YOUR ASSIGNMENT: All pictures should be dropped, and only the lines from the top of the entries below through the line containing "state_machine( .in(state_i), .out(state_f), .down(down));" repeated exactly, both ends included.

SUPPLIED DATA:
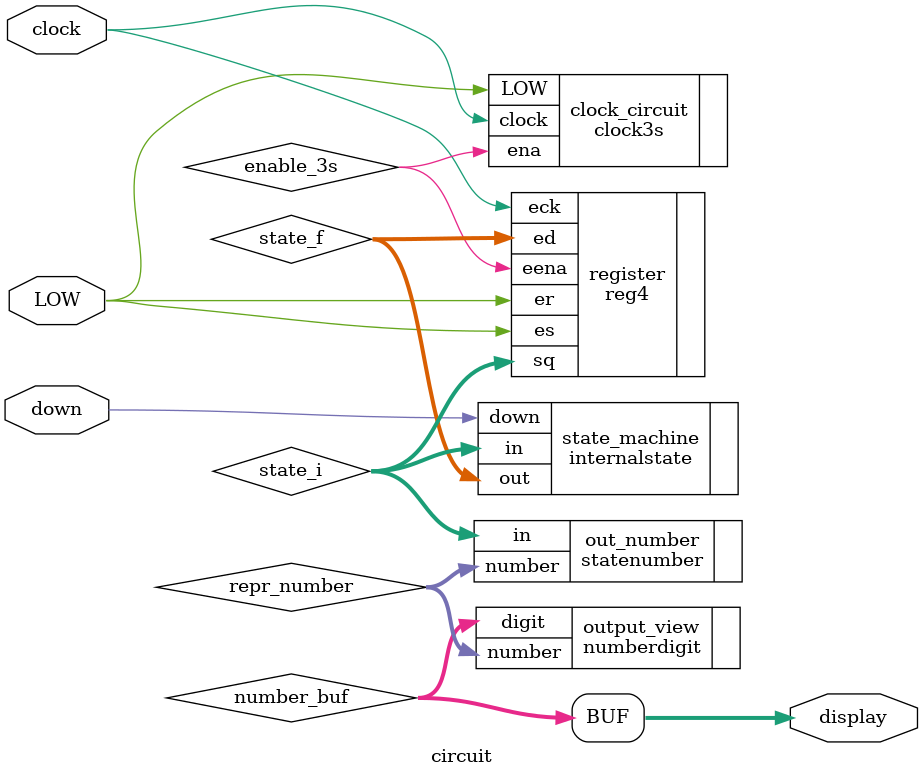
<source format=v>
module circuit(
        input clock,
        input down,
        output [6:0] display,
        input LOW
);


wire HIGH;
not( HIGH, LOW );
// and( LOW, n_number_0, display[0] );


wire [3:0] state_i;
wire [3:0] state_f;
wire [3:0] repr_number;
wire [6:0] number_buf;

wire enable_3s;

clock3s       clock_circuit(.clock(clock), .LOW(LOW), .ena(enable_3s));
internalstate state_machine( .in(state_i), .out(state_f), .down(down));
reg4          register(.ed(state_f), .eck(clock), .es(LOW), .er(LOW), .eena(enable_3s), .sq(state_i));
statenumber   out_number(.in(state_i), .number(repr_number));
numberdigit   output_view(.number(repr_number), .digit(number_buf));

buf( display[0], number_buf[0]);
buf( display[1], number_buf[1]);
buf( display[2], number_buf[2]);
buf( display[3], number_buf[3]);
buf( display[4], number_buf[4]);
buf( display[5], number_buf[5]);
buf( display[6], number_buf[6]);

endmodule
</source>
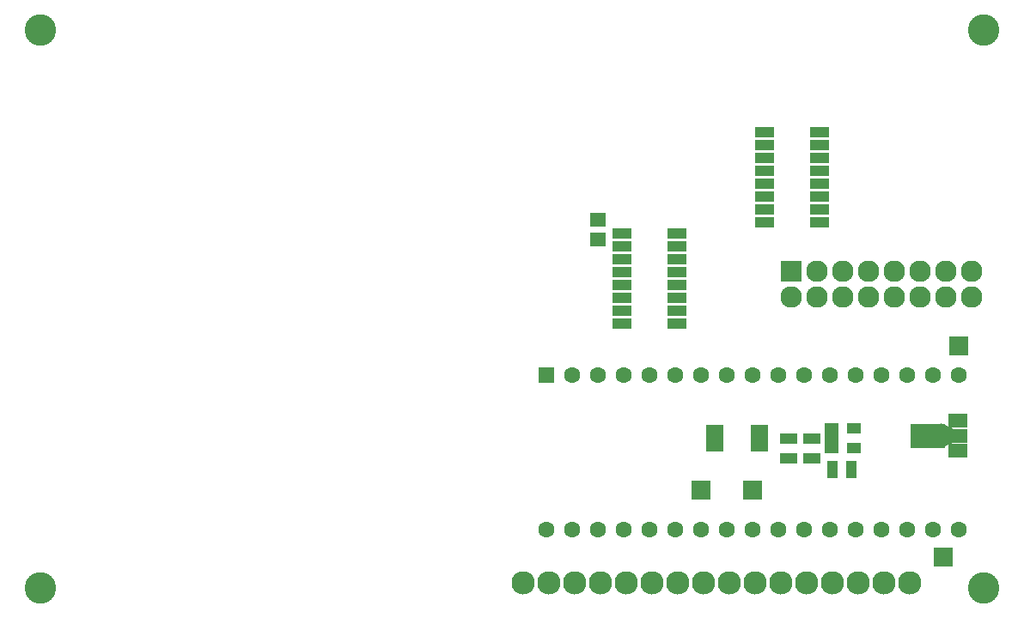
<source format=gts>
G04 #@! TF.FileFunction,Soldermask,Top*
%FSLAX46Y46*%
G04 Gerber Fmt 4.6, Leading zero omitted, Abs format (unit mm)*
G04 Created by KiCad (PCBNEW 4.0.1-3.201512221402+6198~38~ubuntu14.04.1-stable) date Wed 06 Jan 2016 15:47:40 GMT*
%MOMM*%
G01*
G04 APERTURE LIST*
%ADD10C,0.100000*%
%ADD11C,1.600000*%
%ADD12R,1.600000X1.600000*%
%ADD13R,1.924000X1.924000*%
%ADD14R,1.700000X1.100000*%
%ADD15R,1.100000X1.700000*%
%ADD16R,1.800000X0.700000*%
%ADD17R,1.460000X1.050000*%
%ADD18R,1.901140X1.400760*%
%ADD19R,3.399740X2.398980*%
%ADD20R,2.127200X2.127200*%
%ADD21O,2.127200X2.127200*%
%ADD22R,1.650000X1.400000*%
%ADD23R,1.900000X1.000000*%
%ADD24C,2.300000*%
%ADD25C,3.100000*%
G04 APERTURE END LIST*
D10*
D11*
X86868000Y-152274000D03*
X89408000Y-152274000D03*
X91948000Y-152274000D03*
X94488000Y-152274000D03*
X97028000Y-152274000D03*
X99568000Y-152274000D03*
X102108000Y-152274000D03*
X104648000Y-152274000D03*
X107188000Y-152274000D03*
X109728000Y-152274000D03*
X112268000Y-152274000D03*
X114808000Y-152274000D03*
X117348000Y-152274000D03*
X119888000Y-152274000D03*
X122428000Y-152274000D03*
X124968000Y-152274000D03*
X127508000Y-152274000D03*
D12*
X86868000Y-137034000D03*
D11*
X89408000Y-137034000D03*
X91948000Y-137034000D03*
X94488000Y-137034000D03*
X97028000Y-137034000D03*
X99568000Y-137034000D03*
X102108000Y-137034000D03*
X104648000Y-137034000D03*
X107188000Y-137034000D03*
X109728000Y-137034000D03*
X112268000Y-137034000D03*
X114808000Y-137034000D03*
X117348000Y-137034000D03*
X119888000Y-137034000D03*
X122428000Y-137034000D03*
X124968000Y-137034000D03*
X127508000Y-137034000D03*
D13*
X127508000Y-134112000D03*
X107188000Y-148336000D03*
X102108000Y-148336000D03*
X125984000Y-154940000D03*
D14*
X110744000Y-145222000D03*
X110744000Y-143322000D03*
D15*
X116962000Y-146304000D03*
X115062000Y-146304000D03*
D14*
X113030000Y-145222000D03*
X113030000Y-143322000D03*
D16*
X103464000Y-142256000D03*
X103464000Y-142756000D03*
X103464000Y-143256000D03*
X103464000Y-143756000D03*
X103464000Y-144256000D03*
X107864000Y-144256000D03*
X107864000Y-143756000D03*
X107864000Y-143256000D03*
X107864000Y-142756000D03*
X107864000Y-142256000D03*
D17*
X114978000Y-142306000D03*
X114978000Y-143256000D03*
X114978000Y-144206000D03*
X117178000Y-144206000D03*
X117178000Y-142306000D03*
D18*
X127411480Y-144503140D03*
X127411480Y-143002000D03*
X127411480Y-141500860D03*
D19*
X124460000Y-143002000D03*
D10*
G36*
X125734470Y-141801240D02*
X126883770Y-142301620D01*
X126883770Y-143702380D01*
X125734470Y-144202760D01*
X125734470Y-141801240D01*
X125734470Y-141801240D01*
G37*
D20*
X110998000Y-126746000D03*
D21*
X110998000Y-129286000D03*
X113538000Y-126746000D03*
X113538000Y-129286000D03*
X116078000Y-126746000D03*
X116078000Y-129286000D03*
X118618000Y-126746000D03*
X118618000Y-129286000D03*
X121158000Y-126746000D03*
X121158000Y-129286000D03*
X123698000Y-126746000D03*
X123698000Y-129286000D03*
X126238000Y-126746000D03*
X126238000Y-129286000D03*
X128778000Y-126746000D03*
X128778000Y-129286000D03*
D22*
X91948000Y-121666000D03*
X91948000Y-123666000D03*
D23*
X108392000Y-113030000D03*
X108392000Y-114300000D03*
X108392000Y-115570000D03*
X108392000Y-116840000D03*
X108392000Y-118110000D03*
X108392000Y-119380000D03*
X108392000Y-120650000D03*
X108392000Y-121920000D03*
X113792000Y-121920000D03*
X113792000Y-120650000D03*
X113792000Y-119380000D03*
X113792000Y-118110000D03*
X113792000Y-116840000D03*
X113792000Y-115570000D03*
X113792000Y-114300000D03*
X113792000Y-113030000D03*
X94328000Y-123063000D03*
X94328000Y-124333000D03*
X94328000Y-125603000D03*
X94328000Y-126873000D03*
X94328000Y-128143000D03*
X94328000Y-129413000D03*
X94328000Y-130683000D03*
X94328000Y-131953000D03*
X99728000Y-131953000D03*
X99728000Y-130683000D03*
X99728000Y-129413000D03*
X99728000Y-128143000D03*
X99728000Y-126873000D03*
X99728000Y-125603000D03*
X99728000Y-124333000D03*
X99728000Y-123063000D03*
D24*
X122682000Y-157480000D03*
X120142000Y-157480000D03*
X117602000Y-157480000D03*
X115062000Y-157480000D03*
X112522000Y-157480000D03*
X109982000Y-157480000D03*
X107442000Y-157480000D03*
X104902000Y-157480000D03*
X102362000Y-157480000D03*
X99822000Y-157480000D03*
X97282000Y-157480000D03*
X94742000Y-157480000D03*
X92202000Y-157480000D03*
X89662000Y-157480000D03*
X87122000Y-157480000D03*
X84582000Y-157480000D03*
D25*
X36982000Y-102980000D03*
X129982000Y-102980000D03*
X129982000Y-157980000D03*
X36982000Y-157980000D03*
M02*

</source>
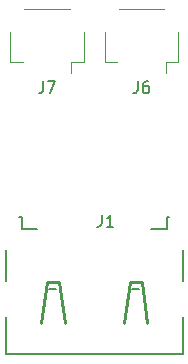
<source format=gbr>
%TF.GenerationSoftware,KiCad,Pcbnew,(6.0.6)*%
%TF.CreationDate,2022-06-22T16:25:05-06:00*%
%TF.ProjectId,15Pin_Fanout_Diodes,31355069-6e5f-4466-916e-6f75745f4469,rev?*%
%TF.SameCoordinates,Original*%
%TF.FileFunction,Legend,Top*%
%TF.FilePolarity,Positive*%
%FSLAX46Y46*%
G04 Gerber Fmt 4.6, Leading zero omitted, Abs format (unit mm)*
G04 Created by KiCad (PCBNEW (6.0.6)) date 2022-06-22 16:25:05*
%MOMM*%
%LPD*%
G01*
G04 APERTURE LIST*
%ADD10C,0.150000*%
%ADD11C,0.120000*%
%ADD12C,0.254000*%
%ADD13C,0.200000*%
G04 APERTURE END LIST*
D10*
%TO.C,J6*%
X3666666Y15067619D02*
X3666666Y14353333D01*
X3619047Y14210476D01*
X3523809Y14115238D01*
X3380952Y14067619D01*
X3285714Y14067619D01*
X4571428Y15067619D02*
X4380952Y15067619D01*
X4285714Y15020000D01*
X4238095Y14972380D01*
X4142857Y14829523D01*
X4095238Y14639047D01*
X4095238Y14258095D01*
X4142857Y14162857D01*
X4190476Y14115238D01*
X4285714Y14067619D01*
X4476190Y14067619D01*
X4571428Y14115238D01*
X4619047Y14162857D01*
X4666666Y14258095D01*
X4666666Y14496190D01*
X4619047Y14591428D01*
X4571428Y14639047D01*
X4476190Y14686666D01*
X4285714Y14686666D01*
X4190476Y14639047D01*
X4142857Y14591428D01*
X4095238Y14496190D01*
%TO.C,J7*%
X-4333333Y15067619D02*
X-4333333Y14353333D01*
X-4380952Y14210476D01*
X-4476190Y14115238D01*
X-4619047Y14067619D01*
X-4714285Y14067619D01*
X-3952380Y15067619D02*
X-3285714Y15067619D01*
X-3714285Y14067619D01*
%TO.C,J1*%
X621309Y3754619D02*
X621309Y3040333D01*
X573690Y2897476D01*
X478452Y2802238D01*
X335595Y2754619D01*
X240357Y2754619D01*
X1621309Y2754619D02*
X1049880Y2754619D01*
X1335595Y2754619D02*
X1335595Y3754619D01*
X1240357Y3611761D01*
X1145119Y3516523D01*
X1049880Y3468904D01*
D11*
%TO.C,J6*%
X6060000Y16715000D02*
X6060000Y15725000D01*
X7110000Y19215000D02*
X7110000Y16715000D01*
X7110000Y16715000D02*
X6060000Y16715000D01*
X5940000Y21185000D02*
X2060000Y21185000D01*
X890000Y16715000D02*
X1940000Y16715000D01*
X890000Y19215000D02*
X890000Y16715000D01*
%TO.C,J7*%
X-7110000Y16715000D02*
X-6060000Y16715000D01*
X-1940000Y16715000D02*
X-1940000Y15725000D01*
X-890000Y16715000D02*
X-1940000Y16715000D01*
X-2060000Y21185000D02*
X-5940000Y21185000D01*
X-890000Y19215000D02*
X-890000Y16715000D01*
X-7110000Y19215000D02*
X-7110000Y16715000D01*
D12*
%TO.C,J1*%
X-3000000Y-1904000D02*
X-4000000Y-1904000D01*
D13*
X-7500000Y-1875000D02*
X-7500000Y743000D01*
X6080000Y2575000D02*
X6145000Y2575000D01*
X7500000Y-8036000D02*
X7500000Y-4917000D01*
X6080000Y2565000D02*
X6080000Y2575000D01*
X4830000Y2565000D02*
X6080000Y2565000D01*
X-7500000Y-8036000D02*
X-7500000Y-4917000D01*
X3200000Y-2504000D02*
X3800000Y-2504000D01*
D12*
X4000000Y-1904000D02*
X4500000Y-5404000D01*
D13*
X6145000Y3563000D02*
X6352000Y3563000D01*
X-3200000Y-2504000D02*
X-3800000Y-2504000D01*
X-6120000Y2592000D02*
X-4837000Y2592000D01*
D12*
X3000000Y-1904000D02*
X4000000Y-1904000D01*
D13*
X7500000Y-1876000D02*
X7500000Y743000D01*
D12*
X2500000Y-5404000D02*
X3000000Y-1904000D01*
D13*
X-6120000Y3545000D02*
X-6120000Y2592000D01*
X-7500000Y-8036000D02*
X7500000Y-8036000D01*
X6352000Y3563000D02*
X6352000Y3556000D01*
X6145000Y2575000D02*
X6145000Y3563000D01*
X-6107000Y3557000D02*
X-6107000Y3545000D01*
D12*
X-4000000Y-1904000D02*
X-4500000Y-5404000D01*
D13*
X-6107000Y3545000D02*
X-6120000Y3545000D01*
D12*
X-2500000Y-5404000D02*
X-3000000Y-1904000D01*
D13*
X-6350000Y3557000D02*
X-6107000Y3557000D01*
%TD*%
M02*

</source>
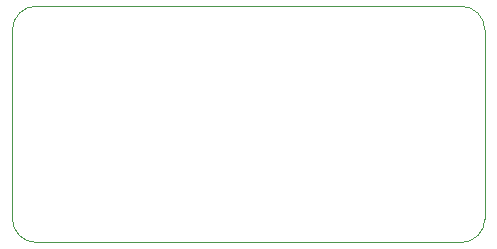
<source format=gbr>
%TF.GenerationSoftware,KiCad,Pcbnew,5.1.10-88a1d61d58~90~ubuntu20.04.1*%
%TF.CreationDate,2021-07-15T12:02:29+05:30*%
%TF.ProjectId,kimchi-uart-adapter,6b696d63-6869-42d7-9561-72742d616461,rev?*%
%TF.SameCoordinates,Original*%
%TF.FileFunction,Profile,NP*%
%FSLAX46Y46*%
G04 Gerber Fmt 4.6, Leading zero omitted, Abs format (unit mm)*
G04 Created by KiCad (PCBNEW 5.1.10-88a1d61d58~90~ubuntu20.04.1) date 2021-07-15 12:02:29*
%MOMM*%
%LPD*%
G01*
G04 APERTURE LIST*
%TA.AperFunction,Profile*%
%ADD10C,0.100000*%
%TD*%
G04 APERTURE END LIST*
D10*
X173850000Y-108380000D02*
X173850000Y-92380000D01*
X173850000Y-108380000D02*
G75*
G02*
X171850000Y-110380000I-2000000J0D01*
G01*
X171850000Y-90380000D02*
X135850000Y-90380000D01*
X171850000Y-90380000D02*
G75*
G02*
X173850000Y-92380000I0J-2000000D01*
G01*
X133850000Y-92380000D02*
X133850000Y-108380000D01*
X133850000Y-92380000D02*
G75*
G02*
X135850000Y-90380000I2000000J0D01*
G01*
X135849999Y-110380000D02*
X171849999Y-110380000D01*
X135850000Y-110380000D02*
G75*
G02*
X133850000Y-108380000I0J2000000D01*
G01*
M02*

</source>
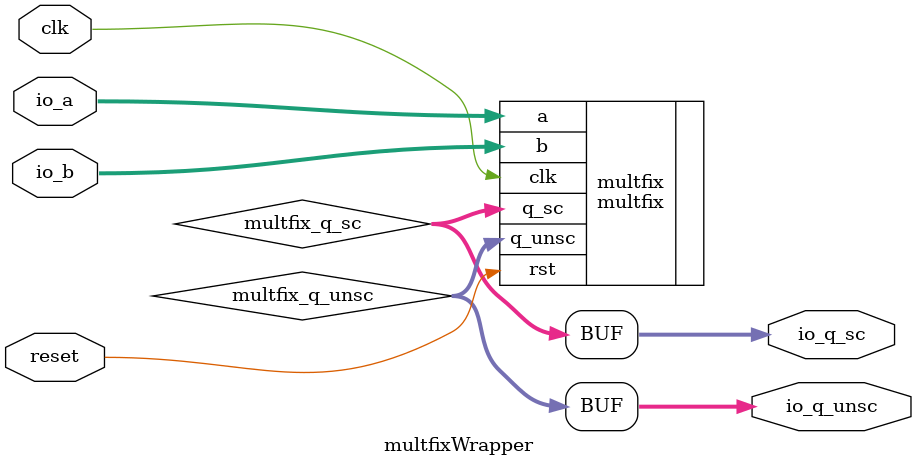
<source format=v>
module multfixWrapper(input clk, input reset,
    input [15:0] io_a,
    input [15:0] io_b,
    output[15:0] io_q_sc,
    output[15:0] io_q_unsc
);

  wire[15:0] multfix_q_sc;
  wire[15:0] multfix_q_unsc;


  assign io_q_unsc = multfix_q_unsc;
  assign io_q_sc = multfix_q_sc;
  multfix # (
    .WIDTH(16),
    .CYCLES(2)
  ) multfix(.clk(clk), .rst(reset),
       .a( io_a ),
       .b( io_b ),
       .q_sc( multfix_q_sc ),
       .q_unsc( multfix_q_unsc )
  );
endmodule


</source>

COMPLETED EXERCISE:
<source format=v>
module circuit(
        input clock,
        input down,
        output [6:0] display,
        input LOW
);


wire HIGH;
not( HIGH, LOW );
// and( LOW, n_number_0, display[0] );


wire [3:0] state_i;
wire [3:0] state_f;
wire [3:0] repr_number;
wire [6:0] number_buf;

wire enable_3s;

clock3s       clock_circuit(.clock(clock), .LOW(LOW), .ena(enable_3s));
internalstate state_machine( .in(state_i), .out(state_f), .down(down));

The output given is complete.